Foto ilustrasi: baonamdinh.vn

Setiap sore, aku sering berjalan-jalan di hamparan ladang nanas yang luas, memandangi hijaunya daun-daun nanas yang menjulur ke atas, menyambut terik matahari dan angin. Ladang kala itu bagai karpet hijau, membentang hingga cakrawala. Semilir angin sejuk berhembus, membawa aroma harum daun pandan yang manis dan menyengat, bercampur dengan aroma tanah yang kuat setelah dibajak. Di tengah hamparan luas itu, sesekali tercium aroma nanas matang, manis dan membangkitkan nostalgia. Nanas-nanas yang montok dan keemasan, berkilau di bawah sinar matahari yang kering, tampak menonjol di antara hijaunya dedaunan, membuat seluruh ladang tampak bercahaya. Di kejauhan, pegunungan Tam Diep menjulang tinggi di tengah kabut musim gugur, saling tumpang tindih namun lembut, bagai sahabat sejati yang melindungi ladang-ladang tanah air. Dalam pemandangan itu, hati manusia seakan tenang, membiarkan kenangan masa kecil mengalir kembali, murni, lembut, dan tak terlupakan.

Hari ini, seluruh pasukan berlatih taktik dengan tekun di lapangan latihan, dan aku merasakan angin sejuk pertama musim ini. Di bawah sinar matahari kuning September yang kering, angin tiba-tiba bertiup, dengan lembut menyapu wajahku, melewati pinggiran topi pith-ku, lalu merayap ke setiap deretan pepohonan. Dalam sekejap, angin mendinginkan keringatku, membuat langkah kakiku di lapangan latihan semakin menggairahkan.

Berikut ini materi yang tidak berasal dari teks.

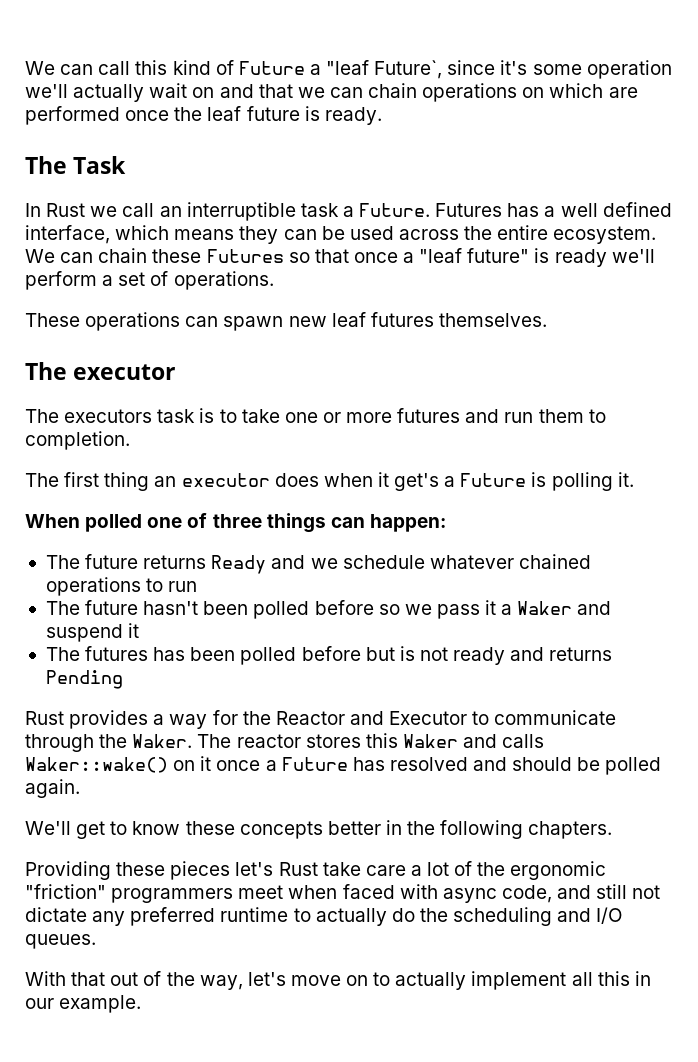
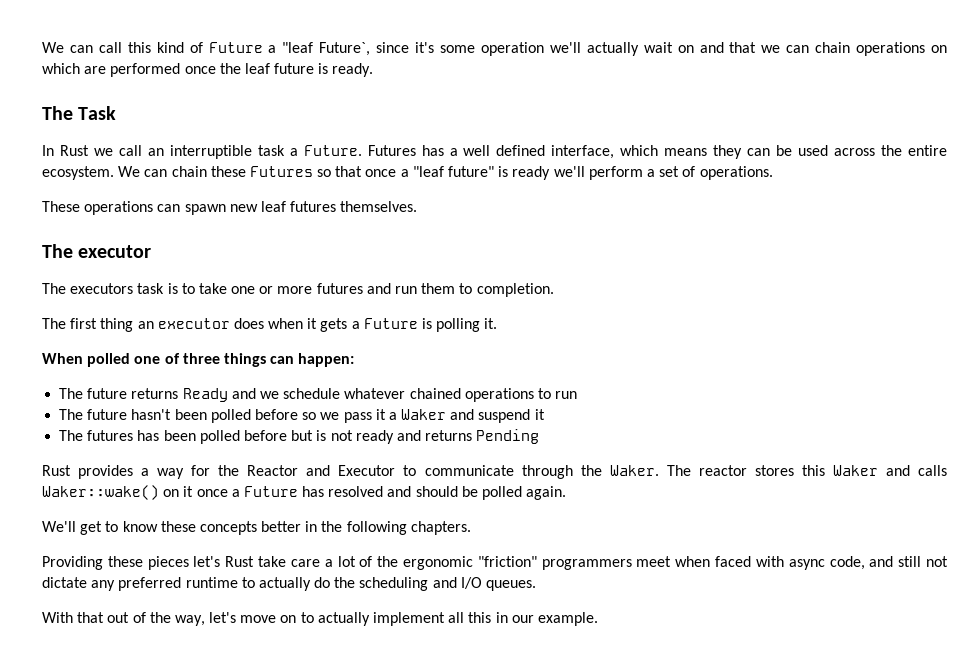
[394,473,440,491] get's -> [320,318,348,332] gets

Sang prajurit, yang terbiasa dengan terik matahari dan jam-jam latihan yang intens, kini merasakan kelegaan yang aneh ketika ia merasakan hembusan angin sejuk itu. Hembusan angin sejuk itu tak hanya mengusir panas, tetapi juga membawa relaksasi, membantu sang prajurit lebih mencintai kehidupan, tempat latihan, dan pekerjaan sehari-harinya. Saat itu, saya melihat senyum di wajah-wajah kecokelatan rekan-rekan saya, mata mereka berbinar penuh percaya diri, seolah hembusan angin sejuk itu telah membawa sumber energi baru.

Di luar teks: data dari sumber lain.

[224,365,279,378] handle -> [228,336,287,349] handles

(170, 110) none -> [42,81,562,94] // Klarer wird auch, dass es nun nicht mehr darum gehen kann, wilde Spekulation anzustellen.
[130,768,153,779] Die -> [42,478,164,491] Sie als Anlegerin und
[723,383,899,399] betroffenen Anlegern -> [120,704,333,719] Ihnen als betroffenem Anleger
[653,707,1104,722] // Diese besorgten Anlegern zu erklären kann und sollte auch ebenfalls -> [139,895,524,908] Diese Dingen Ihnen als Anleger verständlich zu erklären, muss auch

Barangkali, semilir angin musim gugur memang selalu begitu, sederhana namun mengharukan. Ia mengingatkan sekaligus hadir, dan ia memelihara emosi-emosi yang terpendam dalam diri setiap orang. Ketika semilir angin datang, musim gugur pun datang. Di ladang nanas yang hijau, berpadu dengan warna kuning buah yang matang, di kejauhan tampak pegunungan Tam Diep, dan di lapangan latihan yang dipenuhi sorak-sorai, semilir angin tetap sama—sebuah anugerah manis dari surga dan bumi. Dan dalam semilir angin itu, tiba-tiba aku merasakan hatiku lebih jernih, merasakan ikatan persaudaraan yang kuat semakin kokoh. Semilir angin berhembus, membawa keyakinan dan harapan, agar para prajurit dapat melangkah kokoh di jalan di depan.

LE VIET MINH HIEU

*Silakan kunjungi bagian Budaya untuk melihat berita dan artikel terkait.